A Spectator blog by Joanna Williams on the Saatchi hoo-haa reads in part as if it is playing the wilful contrarian role (ie female writer writes mostly in his defence to make attention grabbing remarks about feminism), but one part did grab my attention:
“What’s important is not the particular choices individuals make but that people earn enough money and have access to flexible and affordable childcare in order to be able to make these choices freely.”

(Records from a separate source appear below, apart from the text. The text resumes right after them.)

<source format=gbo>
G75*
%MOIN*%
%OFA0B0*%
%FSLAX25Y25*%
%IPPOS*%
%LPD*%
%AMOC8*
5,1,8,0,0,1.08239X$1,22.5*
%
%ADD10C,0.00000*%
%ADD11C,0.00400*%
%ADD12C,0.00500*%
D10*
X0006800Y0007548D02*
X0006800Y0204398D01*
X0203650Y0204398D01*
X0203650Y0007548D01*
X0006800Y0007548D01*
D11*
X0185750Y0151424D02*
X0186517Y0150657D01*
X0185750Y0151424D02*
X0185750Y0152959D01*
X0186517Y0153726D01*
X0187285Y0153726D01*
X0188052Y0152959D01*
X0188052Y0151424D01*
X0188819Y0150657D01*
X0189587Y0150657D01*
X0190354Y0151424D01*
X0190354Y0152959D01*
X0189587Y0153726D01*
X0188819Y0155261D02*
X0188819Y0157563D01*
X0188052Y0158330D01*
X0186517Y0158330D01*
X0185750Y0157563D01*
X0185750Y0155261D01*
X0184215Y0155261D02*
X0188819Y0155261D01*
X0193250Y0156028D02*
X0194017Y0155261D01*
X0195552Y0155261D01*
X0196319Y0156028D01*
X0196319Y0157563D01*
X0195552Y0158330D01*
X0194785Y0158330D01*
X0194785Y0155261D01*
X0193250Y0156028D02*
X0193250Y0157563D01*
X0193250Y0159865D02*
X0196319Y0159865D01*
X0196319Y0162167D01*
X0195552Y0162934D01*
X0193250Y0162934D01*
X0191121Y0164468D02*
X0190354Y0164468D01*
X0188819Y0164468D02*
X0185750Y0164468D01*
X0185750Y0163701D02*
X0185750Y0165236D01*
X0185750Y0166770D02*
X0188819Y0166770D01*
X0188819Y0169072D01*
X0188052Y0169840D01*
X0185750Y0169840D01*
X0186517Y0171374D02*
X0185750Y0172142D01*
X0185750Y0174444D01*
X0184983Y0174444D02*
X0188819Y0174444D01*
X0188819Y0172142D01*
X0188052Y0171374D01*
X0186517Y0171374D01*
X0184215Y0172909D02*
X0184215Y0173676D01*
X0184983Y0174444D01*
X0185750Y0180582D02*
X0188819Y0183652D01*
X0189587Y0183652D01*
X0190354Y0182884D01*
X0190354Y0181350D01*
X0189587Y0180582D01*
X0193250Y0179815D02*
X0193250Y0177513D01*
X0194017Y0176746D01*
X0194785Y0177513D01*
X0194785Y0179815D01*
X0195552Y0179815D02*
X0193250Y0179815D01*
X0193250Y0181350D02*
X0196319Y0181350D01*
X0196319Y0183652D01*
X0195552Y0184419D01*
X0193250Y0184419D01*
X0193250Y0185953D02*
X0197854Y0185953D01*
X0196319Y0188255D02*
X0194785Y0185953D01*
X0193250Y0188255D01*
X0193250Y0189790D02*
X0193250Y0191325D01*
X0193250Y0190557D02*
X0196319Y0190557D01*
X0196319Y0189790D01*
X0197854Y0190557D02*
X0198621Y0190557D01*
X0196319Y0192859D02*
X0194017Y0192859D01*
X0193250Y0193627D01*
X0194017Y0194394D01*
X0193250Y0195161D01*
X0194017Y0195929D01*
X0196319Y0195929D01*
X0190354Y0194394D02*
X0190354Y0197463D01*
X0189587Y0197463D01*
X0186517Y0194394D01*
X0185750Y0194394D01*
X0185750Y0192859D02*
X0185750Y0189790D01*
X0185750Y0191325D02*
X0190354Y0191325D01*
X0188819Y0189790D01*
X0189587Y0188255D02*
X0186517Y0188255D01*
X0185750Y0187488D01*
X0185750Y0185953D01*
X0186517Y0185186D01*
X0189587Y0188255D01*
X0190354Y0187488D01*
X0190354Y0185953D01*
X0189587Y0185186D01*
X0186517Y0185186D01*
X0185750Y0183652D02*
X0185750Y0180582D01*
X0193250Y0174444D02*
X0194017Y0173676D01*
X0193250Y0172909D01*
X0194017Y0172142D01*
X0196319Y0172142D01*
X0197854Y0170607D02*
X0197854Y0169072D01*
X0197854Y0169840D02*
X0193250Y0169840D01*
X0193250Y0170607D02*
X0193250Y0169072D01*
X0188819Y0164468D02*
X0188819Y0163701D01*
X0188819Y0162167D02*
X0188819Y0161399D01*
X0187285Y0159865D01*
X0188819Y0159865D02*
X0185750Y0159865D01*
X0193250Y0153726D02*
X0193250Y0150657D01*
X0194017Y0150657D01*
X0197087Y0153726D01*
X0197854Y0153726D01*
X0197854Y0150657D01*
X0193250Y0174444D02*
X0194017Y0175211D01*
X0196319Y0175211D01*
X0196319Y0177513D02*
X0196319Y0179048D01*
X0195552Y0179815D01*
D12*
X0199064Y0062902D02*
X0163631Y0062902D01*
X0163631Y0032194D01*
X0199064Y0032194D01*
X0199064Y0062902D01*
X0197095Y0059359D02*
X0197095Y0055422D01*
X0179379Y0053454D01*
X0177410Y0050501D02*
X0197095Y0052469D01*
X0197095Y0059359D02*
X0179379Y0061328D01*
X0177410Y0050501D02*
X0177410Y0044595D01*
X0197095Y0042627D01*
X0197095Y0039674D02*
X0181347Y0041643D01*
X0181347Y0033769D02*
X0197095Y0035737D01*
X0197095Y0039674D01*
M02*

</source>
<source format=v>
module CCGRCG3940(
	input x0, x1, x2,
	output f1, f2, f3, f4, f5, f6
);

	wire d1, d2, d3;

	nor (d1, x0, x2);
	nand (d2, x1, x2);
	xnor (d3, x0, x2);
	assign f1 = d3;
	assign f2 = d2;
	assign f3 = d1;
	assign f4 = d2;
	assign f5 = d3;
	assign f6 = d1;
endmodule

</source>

The sentence could take some further unpacking, of course, but – apart from the point that equality of outcome without equality of opportunity is like trying to make milkshakes in a world without cows – there are serious fundamental points about good leadership lurking here. Employee engagement, talent retention and development – and good, effective, everyday management – depend on intelligent and informed understanding of those being led. Mr Roberts’ arguing that the gender equality debate is over is, at best, an ill-advised piece of Devil’s Advocacy, and at worst an example of a senior leader who is blind and deaf to some of what is happening below him. But I think he deserves one bold tick, and it is for the use of the phrase “dinosaur-like”.

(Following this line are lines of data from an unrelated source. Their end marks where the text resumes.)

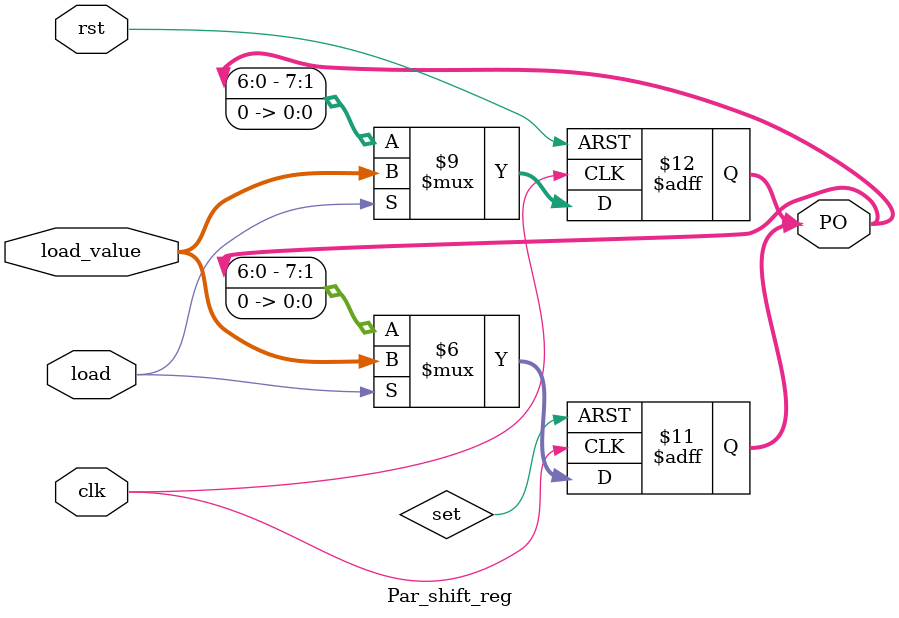
<source format=v>
module Par_shift_reg #(
    parameter SHIFT_DIRECTION = "LEFT", /* specify shifting direction either LEFT or RIGHT */
    parameter SHIFT_AMOUNT = 1  /* specify the number of bits to be shifted, possible values are 1, 2, 3, 4, 5 */
) (
    input  clk,        /* clk input */
    input  rst,        /* Asynchronos Active high */
    input  load,       /* control signal if high, register should be loaded with the input “load_value” */
    input  [7:0]load_value, /* value to be loaded to the register */
    output reg[7:0]PO     /*  parallel out which represent the register to be shifted */
);
    always @(posedge clk or posedge rst) begin
        if(rst)
            PO <= 0;
        else if(load)
            PO <= load_value;
        else begin
            if(SHIFT_DIRECTION == "LEFT")
                PO <= PO << SHIFT_AMOUNT;
            else if (SHIFT_DIRECTION == "RIGHT")
                PO <= PO >> SHIFT_AMOUNT;
        end
    end
    always @(posedge clk or posedge set) begin
        if(set)
            PO <= 1;
        else if(load)
            PO <= load_value;
        else begin
            if(SHIFT_DIRECTION == "LEFT")
                PO <= PO << SHIFT_AMOUNT;
            else if (SHIFT_DIRECTION == "RIGHT")
                PO <= PO >> SHIFT_AMOUNT;
        end
    end
endmodule
</source>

Sexism, equality and bias (conscious or otherwise) are not the only challenges of the 21st century. Even futurists’ speculation about ‘the nature of future work’ only scratches the surface, assuming as it seems to that the majority of us will continue to do so. As Doug Rushkoff wrote back in 2011 in Are Jobs Obsolete?, a piece that pays repeated revisiting:
“The question we have to begin to ask ourselves is not how do we employ all the people who are rendered obsolete by technology, but how can we organize a society around something other than employment? Might the spirit of enterprise we currently associate with “career” be shifted to something entirely more collaborative, purposeful, and even meaningful?”
The glass ceiling remains real, as do (as we’ve commented before) pink ceilings, brown ceiling and many more. Painting rainbows on the ceiling in the spirit of equality, inclusion and diversity is not the answer. Asking where we might position not just the ceiling, but the walls too, might be a better line of thinking. Perhaps Mr Roberts could ask someone creative with time of their hands. A female creative in mid-life, perhaps?